- Portrait of Giuseppe Lo Schiavo 2013
- Born: 1986 (age 39–40) Pizzo Calabro
- Known for: Photography, Visual Art

= Giuseppe Lo Schiavo =

Giuseppe Lo Schiavo, also known as GLOS, is an Italian-born visual artist and researcher based in London.

Lo Schiavo is an artist who combines technology, science, and popular culture in his art, using mediums such as video, photography, installation, AI, microorganisms and more. He draws inspiration from the past and reinterprets it through a digital lens, resulting in a unique fusion of old and new.

==Biography==
Giuseppe Lo Schiavo was born in Vibo Valentia, in the south of Italy.
He has studied architecture at the Sapienza University of Rome.
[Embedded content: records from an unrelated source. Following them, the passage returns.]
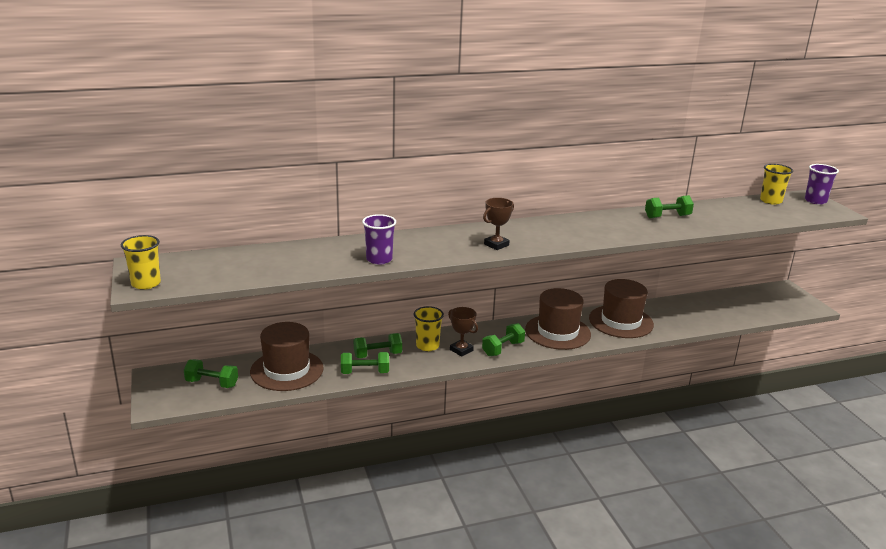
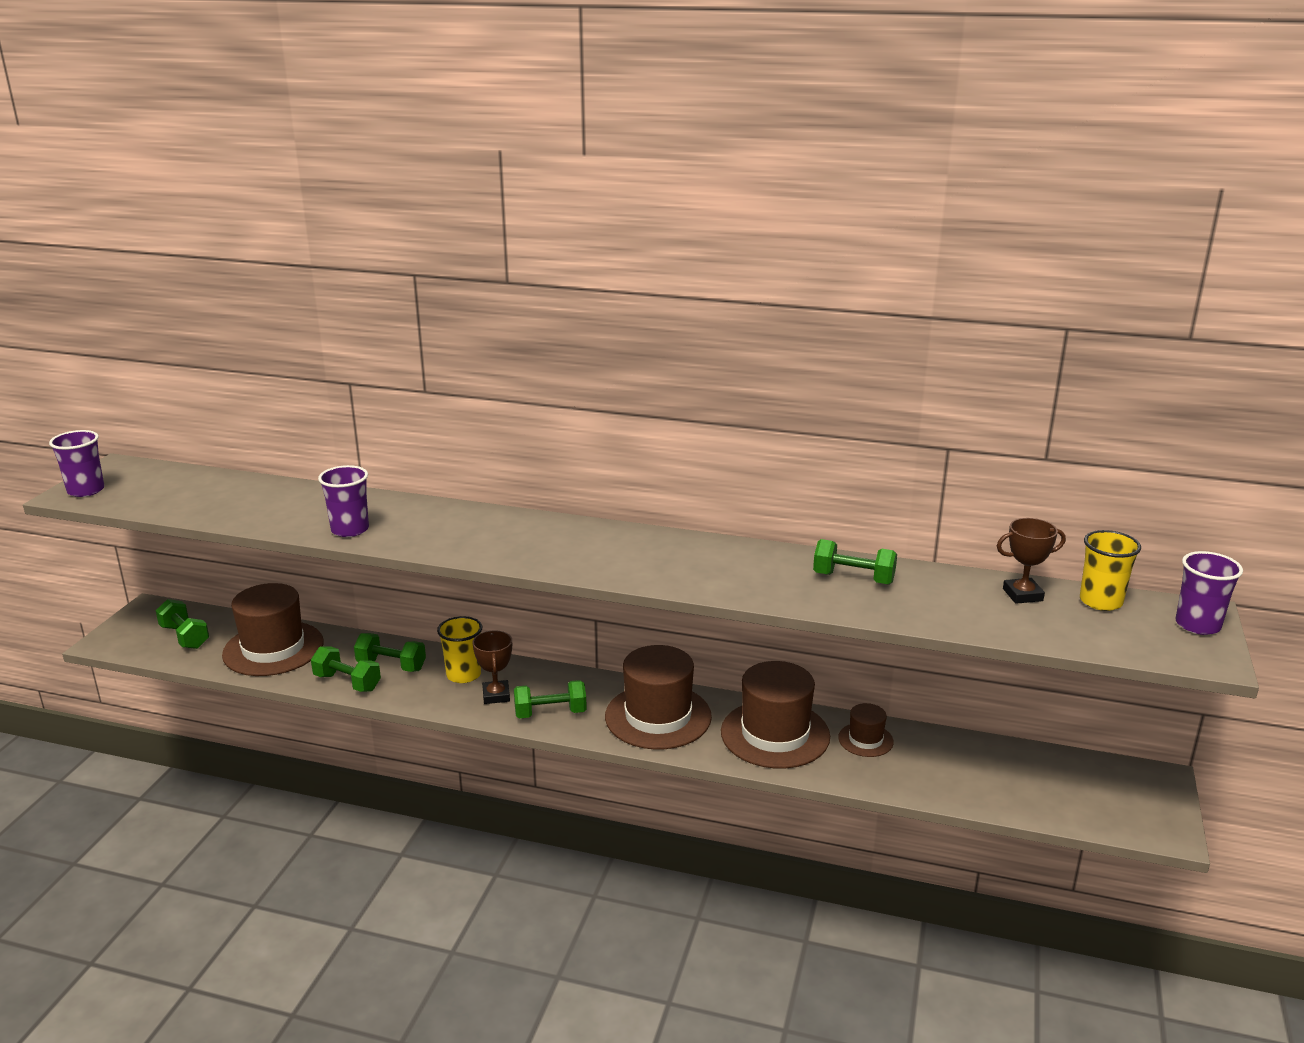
camera: 35 degrees right, 0 degrees up
(146, 284) = (86, 490): yellow cup -> purple cup
(496, 245) = (522, 551): brown trophy -> brown trophy (1022, 595)
(661, 311) = (865, 740): none -> brown hat

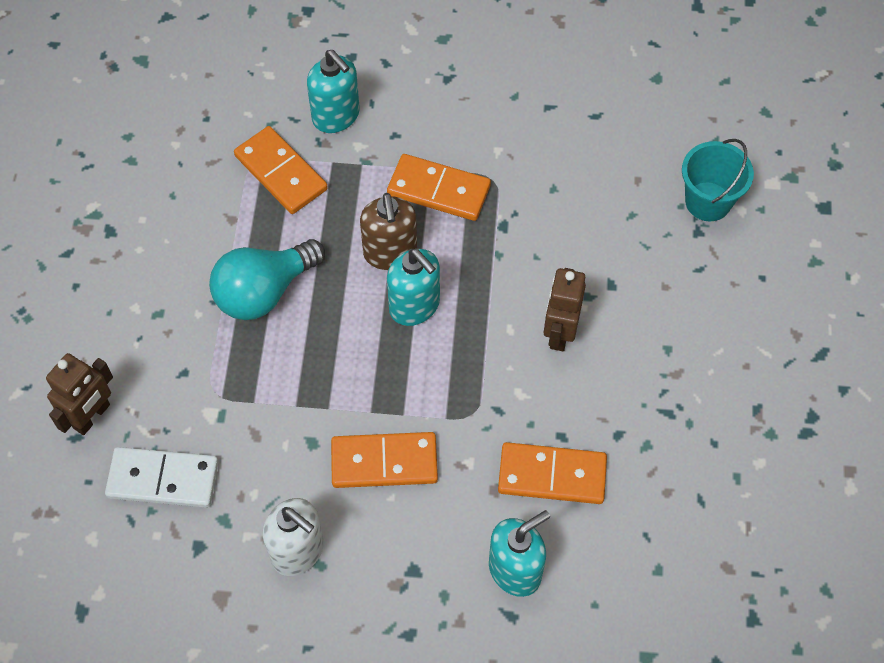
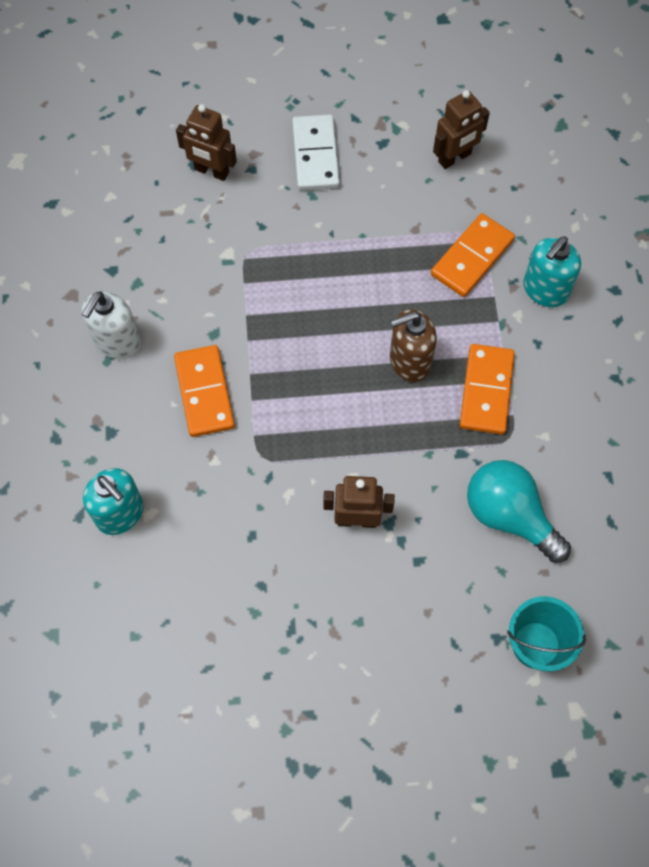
camera: 80 degrees right, 5 degrees up
(152, 165) = (455, 158): none -> brown robot
(163, 479) = (165, 233): white domino -> white domino (315, 155)
(264, 291) = (349, 269): turquoise light bulb -> turquoise light bulb (509, 515)
(415, 306) = (359, 391): turquoise soap dispenser -> none
(552, 475) = (212, 532): orange domino -> none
Lo Schiavo is the winner of the 2024 Premio Cairo, the most prestigious award for emerging contemporary artists in Italy.

In 2023, Domus, a renowned publication, has described Giuseppe Lo Schiavo as "a prototype of the modern-day artist."

Lo Schiavo introduced the term 'simulated photography' in September 2023 in an interview published by the Amsterdam-based newspaper Het Parool. This pioneering concept challenges traditional photography by embracing new methods of image creation, opening up exciting possibilities for a novel art form. 'Simulated photography' represents a novel approach to image creation that transcends conventional camera-based methods, paving the way for a transformative new art form.

In February 2023 Lo Schiavo presented at CAFA Museum in Beijing the work Nike which is the largest resolution CGI artwork to date, with a resolution of 80.000 x 80.000 pixels showcasing Lo Schiavo's pioneering approach to pushing the boundaries of digital art.

In 2022 Lo Schiavo signed the creative direction of the first published book illustrated by the AI tool Midjourney, authored by Paolo Stella and published by De Agostini.

Giuseppe Lo Schiavo was the first winner of the European project BioArt Challenge organised by the Museum of Science MUSE with the support of Cardiff University, Zurich University of Applied Science, the University of Trento and the Museum of Science MUSE.

In 2020 Giuseppe Lo Schiavo was the first artist to be invited for an artist in residence program in the microbiology lab of University College London UCL in London.

Glos started his career as an artist in 2011 with his series Levitation that was published and exhibited internationally. His recent artistic research focuses on exploring human civilization, sociology and biology.

He currently lives and works between Milan and London.

==Awards and exhibitions==

Lo Schiavo is the winner of 2024 Premio Cairo the most important award for emerging artists in contemporary art in Italy.

In 2021 Lo Schiavo is the winner of the European project BioArt Challenge organised by the Museum of Science MUSE.

In 2020 Lo Schiavo was offered a one-year artist residence program at the university UCL in London in the Microbiology lab of the medical school.

In 2019 Lo Schiavo was a tutor of History of Art at the Marangoni Institute in London that is part of Manchester Metropolitan University.

In June 2015, Giuseppe Lo Schiavo was one of the youngest artists of the group exhibition Il blu nell'arte, da Yves Klein a Jan Fabre. presented at MACA museum in Acri, Cosenza where is work "narcissus" was exhibited together with artists such as Lucio Fontana, Yves Klein, Jan Fabre, Victor Vasarely, Mimmo Rotella, Mimmo Rotella, Raymond Hains, curated by Francesco Poli

In April 2014 Lo Schiavo's gif 'Anamorphic Triangle' was presented at Saatchi Gallery in occasion of the Saatchi Gallery and Google Plus Motion Photography Prize

Lo Schiavo's works were selected for the Portrait Salon 2013 that was presented in the UK and was featured on the BBC.

In November 2013 he won the jury award on the Bonato Minella Awards in Turin, Italy. The award was conferred to Lo Schiavo by Vittorio Sgarbi.

The works of Lo Schiavo have been featured in international magazine, radio and presented in various exhibitions of museums and art galleries in all over the world such as Saatchi Gallery in London, Aperture Foundation in New York, Museo Arte Contemporanea Acri in Cosenza, in Istanbul and in other galleries in Rome, Turin and Munich.